Poutine gagnera sans doute sa guerre contre l’Ukraine. Et il installera sans doute aussi un homme de paille à la tête de l’Ukraine. Cet acte, cependant, ne sera pas différent de ce que ferait et a toujours fait une France qui, en Afrique, a imposé aux Congolais, Ivoiriens et Gabonais des serviteurs dociles tels Sassou Nguesso, Alassane Ouattara et les Bongo. Nonobstant les raisons sécuritaires et géostratégiques fantaisistes que les nations impérialistes pourraient avancer pour justifier leurs ingérences chez nous, le combat des Congolais, des Ivoiriens et des Gabonais est, à ce titre, le même que celui des Ukrainiens, Libyens, Irakiens, Palestiniens et autres peuples sous dictat impérialiste direct ou indirect.

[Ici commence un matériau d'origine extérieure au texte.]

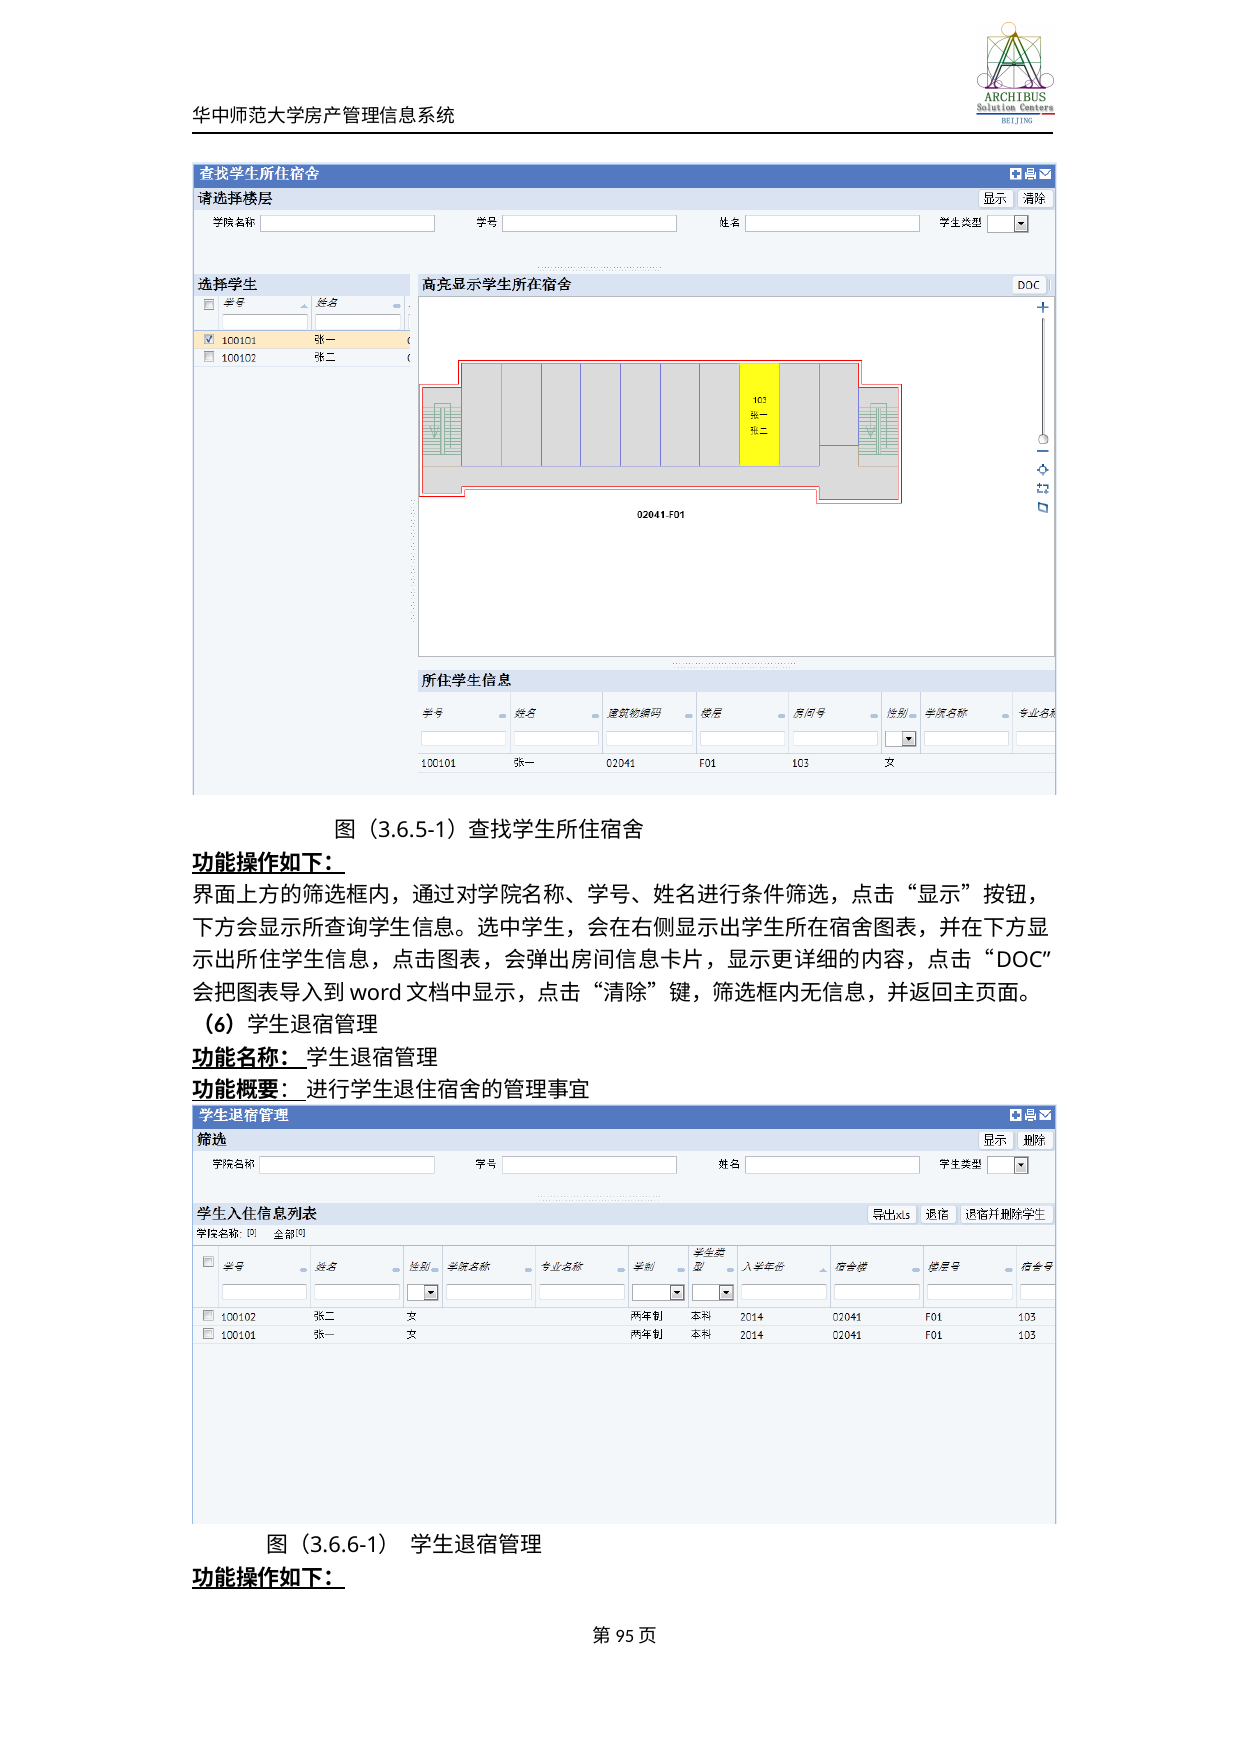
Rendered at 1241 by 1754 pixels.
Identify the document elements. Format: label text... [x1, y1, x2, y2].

text （6）学生退宿管理 [192, 1007, 1053, 1039]
text 界面上方的筛选框内，通过对学院名称、学号、姓名进行条件筛选，点击“显示”按钮，下方会显示所查询学生信息。选中学生，会在右侧显示出学生所在宿舍图表，并在下方显示出所住学生信息，点击图表，会弹出房间信息卡片，显示更详细的内容，点击“DOC”会把图表导入到word文档中显示，点击“清除”键，筛选框内无信息，并返回主页面。 [192, 877, 1050, 1007]
text 功能操作如下： [192, 1559, 1050, 1592]
text 图（3.6.6-1） 学生退宿管理 [192, 1527, 1053, 1559]
text 功能名称： 学生退宿管理 [192, 1039, 1053, 1072]
picture [192, 1104, 1058, 1524]
text 功能概要： 进行学生退住宿舍的管理事宜 [192, 1072, 1053, 1104]
text 图（3.6.5-1）查找学生所住宿舍 [192, 812, 1053, 844]
picture [976, 22, 1055, 126]
picture [192, 162, 1058, 795]
text 功能操作如下： [192, 844, 1050, 877]
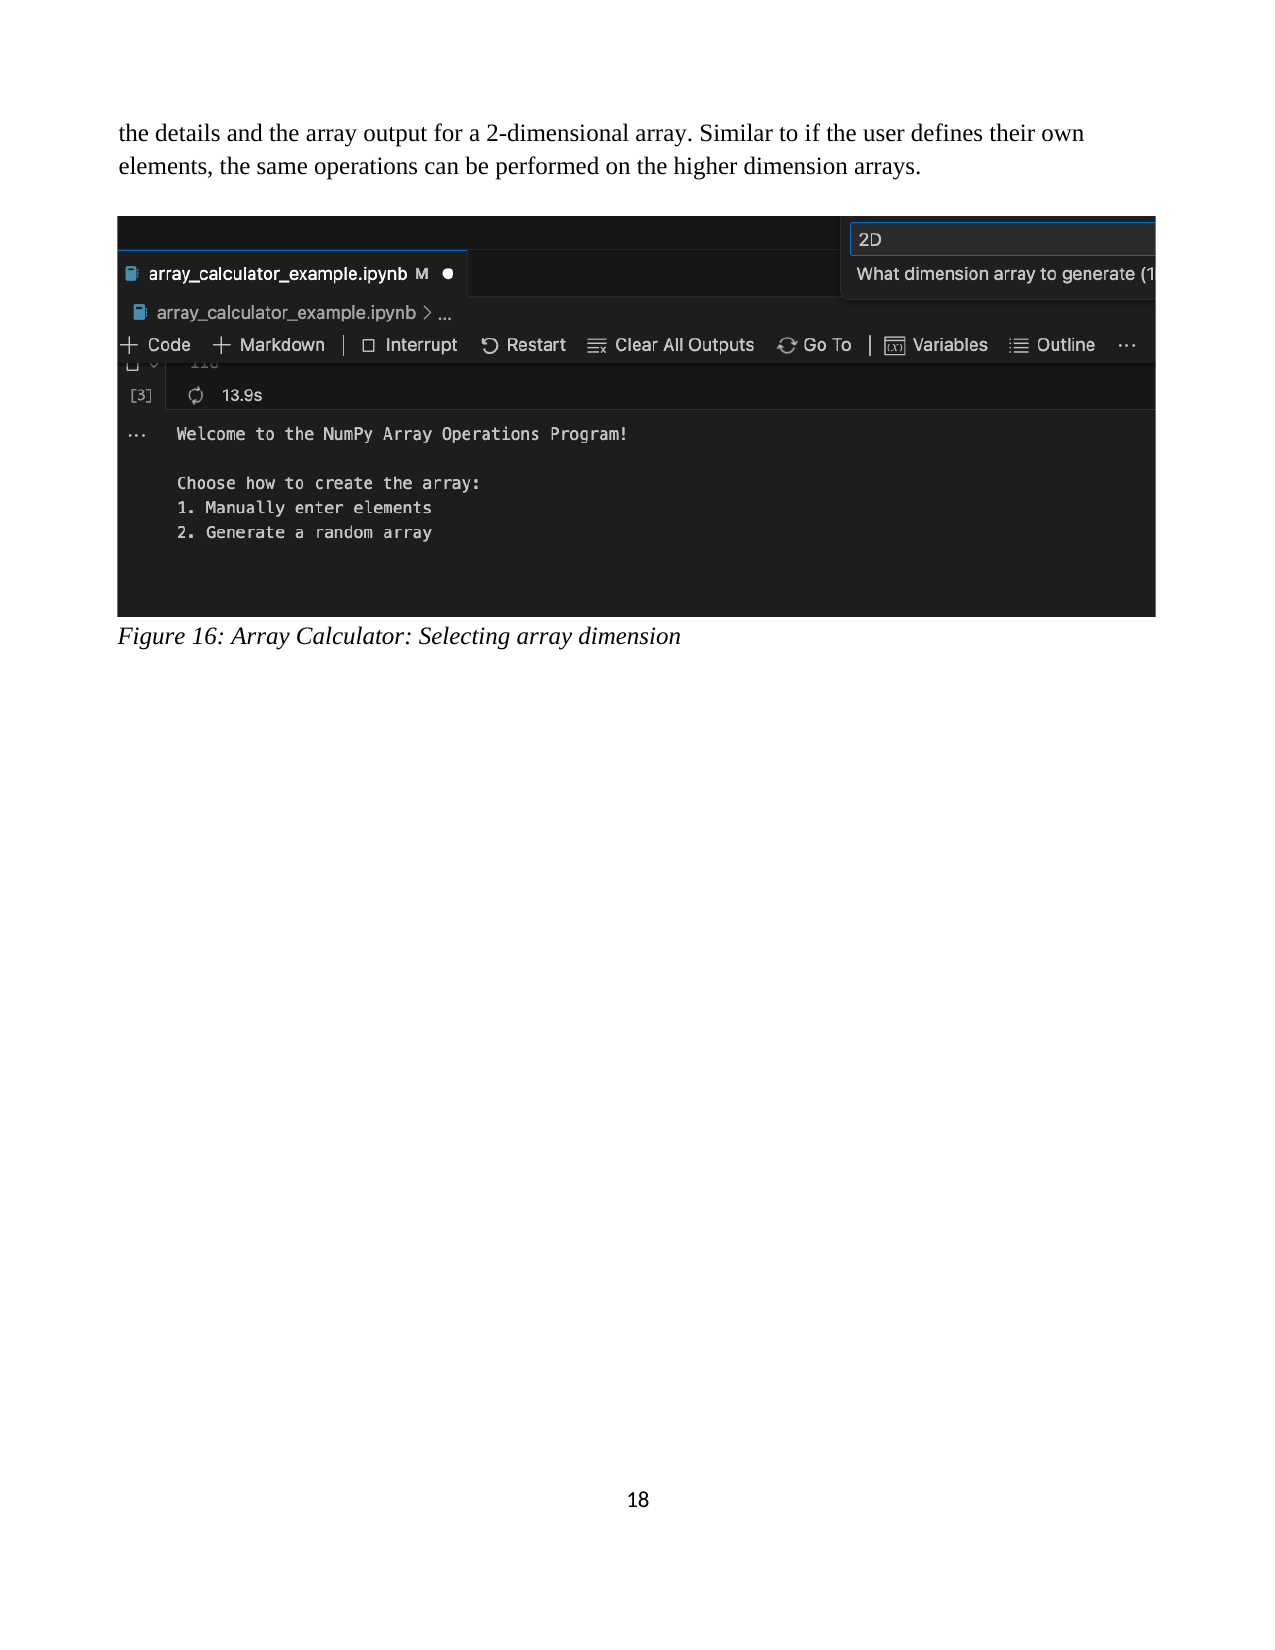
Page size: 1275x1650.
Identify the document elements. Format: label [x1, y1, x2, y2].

Dans tous ces cas parmi tant d’autres, c’est la souveraineté et l’autodétermination des peuples qui sont bafouées. Dans tous ces cas, les Africains doivent condamner tous les actes d’ingérences car le combat des Ukrainiens face à Poutine est exactement le même que celui des Africains face aux Occidentaux. C’est un combat pour l’autodétermination et la souveraineté et il n’y a aucune raison géostratégique ou historique qui fût suffisamment convaincante pour justifier la falsification du droit des peuples, quels qu’ils soient, à l’autodétermination et à la souveraineté.

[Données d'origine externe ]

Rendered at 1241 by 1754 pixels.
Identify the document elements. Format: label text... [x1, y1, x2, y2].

Non, l’Occident n’a pas vaincu l’URSS. Ce sont les élans d’autodétermination, et donc, les peuples de l’Union soviétique et de toutes ces républiques qui ont, eux-mêmes, vaincu l’URSS… avec les idées occidentales et l’incapacité concomitante qui fut celle de l’URSS de continuer de mener une Guerre Froide qui avait fini par l’asphyxier économiquement, à cause, justement, d’un modèle économique qui se révéla trop utopique pour être soutenable. Ce sont ces mêmes réalités économiques, mais aussi politiques, qui, demain, de la Russie à l’Ukraine en passant par les Pays Baltes et la Géorgie, verront ces mêmes peuples assoifés de liberté et de progrès se débarrasser de Vladimir Poutine et de son autoritarisme… avec les mêmes idées — capitalistes et démocratiques — que l’on croit, à tort, occidentales, alors que, en réalité, ce sont là les aspirations les plus universelles, mais aussi les plus fondamentalement naturelles, de tous les peuples du monde qui se recherchent une dignité, Blancs comme Noirs, Jaunes comme Rouges.